England Women 170 for 5 (Winfield 63, Beaumont 55) beat Pakistan Women 113 for 7 (Maroof 35) by 57 runs
Another match, another rout. At least for Pakistan they can leave this one knowing home is not too far away. It has been a tour to forget: a sizeable 6-0 blemish on the last six months that saw them turn over India, in India, at the World T20. From their inability to counter England's top-order assaults, to their oversized playing kit, which billowed with every misfield and misguided hack across the line - this tour has shown they have much more work to do.
A fifth won toss in six and Heather Knight had no qualms batting first: England had won all 11 previous matches at Chelmsford and, with that in mind, Tammy Beaumont and Lauren Winfield ensured a 12th was sewn up early with an opening stand of 108.
Across the six matches, the first England wicket has been worth 801 - more than half of their team's runs. When Pakistan do return to their own beds, a few of their bowlers might want to check under them to ensure Beaumont and Winfield are nowhere to be seen. Both their half-centuries were typical of their play over the last month: Winfield willing and on the front foot, Beaumont wristy and devastating.
The familiarity spread right through to the game's conclusion. Pakistan were run ragged in the field and, facing a total they had no intention of chasing - Danni Wyatt pilfered 11 from the first four balls of the final over to help England set 170 - it was just a matter or whether they would be bowled out in the allotted time. In the end, they finished seven wickets down and 57 short.
England rang changes with the ball, the most noticeable being left-armer Tash Farrant coming in for Katherine Brunt. Having made her debut at the age of 17, Farrant spent two years on the sidelines from January 2014 to February 2016, when Mark Robinson gave her a run out in England's final T20I before the World T20.
Hers is an example he was keen to address: a player picked young yet too young to cope with being dropped and overlooked for a prolonged period. Now 20, she looked at ease, cycling through her variations and even nabbing the wicket of opener Nahida Khan with a slower ball that was flat-batted back to her. There were first international wickets, too, for Alex Hartley.
Talking about how easy you find things is one of cricket's great taboos, but even Heather Knight, a measured individual who seems to cringe at her own success, might wonder what all the fuss of captaining your country is about.
From the early part of Robinson's tenure as head coach, it was evident that both he and Knight were on the same page. In one of their first coach-player interactions, Knight said she wanted to move away from feeling like the onus is on her to bat for as long as possible. She wanted freedom.
As captain, she has been able to afford that to the rest of her team. All this while questions were being asked of whether life after Charlotte Edwards would really be so rosy. Those answers will not be able to be given just yet, but Knight was understandably punchy in the press conference.
"There was a lot of noise around the squad before the series and the girls have responded. The cricket we have played has been really entertaining to watch. Everyone is feeding off the success of each other and it's been a really nice place to be."

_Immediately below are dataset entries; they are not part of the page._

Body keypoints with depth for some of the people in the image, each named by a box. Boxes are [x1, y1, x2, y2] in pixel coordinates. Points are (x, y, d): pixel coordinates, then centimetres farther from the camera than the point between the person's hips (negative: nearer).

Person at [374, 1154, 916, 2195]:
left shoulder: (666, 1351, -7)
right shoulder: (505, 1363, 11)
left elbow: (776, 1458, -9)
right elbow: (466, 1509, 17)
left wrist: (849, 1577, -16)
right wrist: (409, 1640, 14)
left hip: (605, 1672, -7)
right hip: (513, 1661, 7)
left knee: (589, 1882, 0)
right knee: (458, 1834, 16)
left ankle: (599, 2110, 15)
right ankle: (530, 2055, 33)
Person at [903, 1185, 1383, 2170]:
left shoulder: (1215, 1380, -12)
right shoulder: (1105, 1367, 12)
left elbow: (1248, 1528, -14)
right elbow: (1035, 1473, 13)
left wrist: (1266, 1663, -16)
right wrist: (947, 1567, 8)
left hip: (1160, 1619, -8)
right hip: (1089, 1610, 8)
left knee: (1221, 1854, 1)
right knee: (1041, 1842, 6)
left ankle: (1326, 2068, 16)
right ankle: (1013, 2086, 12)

That last point is key. Perhaps one of the most noticeable elements of this England side is how much more open they seem. And while players young and experienced have commented on how Robinson has created a relaxed atmosphere, it has been particularly clear to former players no longer in the system.

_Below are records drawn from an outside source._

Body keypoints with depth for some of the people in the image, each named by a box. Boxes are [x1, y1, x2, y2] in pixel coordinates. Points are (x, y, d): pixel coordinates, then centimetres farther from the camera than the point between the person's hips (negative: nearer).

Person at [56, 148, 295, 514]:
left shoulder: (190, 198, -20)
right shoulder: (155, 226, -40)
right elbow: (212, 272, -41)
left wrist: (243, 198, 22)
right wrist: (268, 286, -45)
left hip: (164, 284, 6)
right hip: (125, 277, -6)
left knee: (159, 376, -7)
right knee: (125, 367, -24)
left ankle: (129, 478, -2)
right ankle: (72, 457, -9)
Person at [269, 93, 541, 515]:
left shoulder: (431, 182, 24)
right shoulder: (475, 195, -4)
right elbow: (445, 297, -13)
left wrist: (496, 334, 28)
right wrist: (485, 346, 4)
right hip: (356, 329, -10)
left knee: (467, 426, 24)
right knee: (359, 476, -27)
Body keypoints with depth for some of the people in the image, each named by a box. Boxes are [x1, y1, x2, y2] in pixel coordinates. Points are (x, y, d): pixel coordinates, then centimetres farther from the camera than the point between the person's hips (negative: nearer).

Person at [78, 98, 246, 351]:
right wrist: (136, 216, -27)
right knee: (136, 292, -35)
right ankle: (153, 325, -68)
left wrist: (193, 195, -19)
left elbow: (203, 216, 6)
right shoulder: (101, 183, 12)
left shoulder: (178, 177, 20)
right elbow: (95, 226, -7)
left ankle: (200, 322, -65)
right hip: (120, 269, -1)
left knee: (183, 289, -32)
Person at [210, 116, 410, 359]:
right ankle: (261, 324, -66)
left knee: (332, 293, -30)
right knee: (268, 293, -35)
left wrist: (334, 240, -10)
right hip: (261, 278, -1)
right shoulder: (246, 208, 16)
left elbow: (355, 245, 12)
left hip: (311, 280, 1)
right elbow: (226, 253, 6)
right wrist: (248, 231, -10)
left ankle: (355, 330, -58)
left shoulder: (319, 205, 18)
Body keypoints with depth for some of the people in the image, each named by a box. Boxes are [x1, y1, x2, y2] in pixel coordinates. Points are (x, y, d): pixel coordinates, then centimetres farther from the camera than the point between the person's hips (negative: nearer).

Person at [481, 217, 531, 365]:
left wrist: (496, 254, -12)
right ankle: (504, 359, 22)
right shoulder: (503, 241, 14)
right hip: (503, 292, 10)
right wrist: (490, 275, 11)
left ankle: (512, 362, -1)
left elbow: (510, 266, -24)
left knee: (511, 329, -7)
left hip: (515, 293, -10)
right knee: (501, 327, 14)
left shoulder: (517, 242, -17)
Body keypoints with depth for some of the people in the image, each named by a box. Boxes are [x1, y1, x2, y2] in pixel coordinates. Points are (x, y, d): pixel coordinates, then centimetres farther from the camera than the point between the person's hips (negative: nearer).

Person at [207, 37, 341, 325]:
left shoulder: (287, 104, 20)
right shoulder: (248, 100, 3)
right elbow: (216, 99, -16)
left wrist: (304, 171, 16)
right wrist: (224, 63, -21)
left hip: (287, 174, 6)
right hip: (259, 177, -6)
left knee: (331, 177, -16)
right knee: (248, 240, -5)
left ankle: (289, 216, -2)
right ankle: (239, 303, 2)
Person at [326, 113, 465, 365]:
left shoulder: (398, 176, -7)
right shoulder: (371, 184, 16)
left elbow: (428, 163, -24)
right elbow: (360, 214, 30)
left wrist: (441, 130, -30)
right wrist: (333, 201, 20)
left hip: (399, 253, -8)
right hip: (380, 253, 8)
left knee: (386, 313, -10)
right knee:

Caroline Atkins, who represented England between 2001 and 2011, was taken aback at how at ease the players were when she was around the team at Taunton as they prepared for the third ODI. It was not an atmosphere she was used to. Isa Guha and Ebony-Jewel Rainford-Brent have also presented caps to debutants during this tour, something that has rarely happened in English women's cricket. Rainford-Brent, whopresented Hartley with her T20 cap before this match, was even invited into the team huddle - a ringed haven usually reserved for squad members.
There are of course elements that still need work. On a personnel level, Kate Cross' return to international cricket, after an impressive pre-season tour of Sri Lanka with the England Academy, was disappointing, as she took 1 for 56 from the 11 overs she bowled across the first two ODIs. Cross will spend the next few weeks up to the inaugural Women's Super League fine-tuning some technical aspects of her game, such as her front arm, before leading the Lancashire Thunder in what is hoped to be a testing fortnight of high-level cricket. She will hope her name will be added to the long list of seamers Robinson has healed.
Long term, it will be interesting to see whether the confidence gained from these six matches can carry through into something more sustainable. This is not a team that likes to blow their own trumpet. But after six matches of runs, wickets and outright dominance, and given the manner in which they are looking to play their cricket, they might have to get used to it.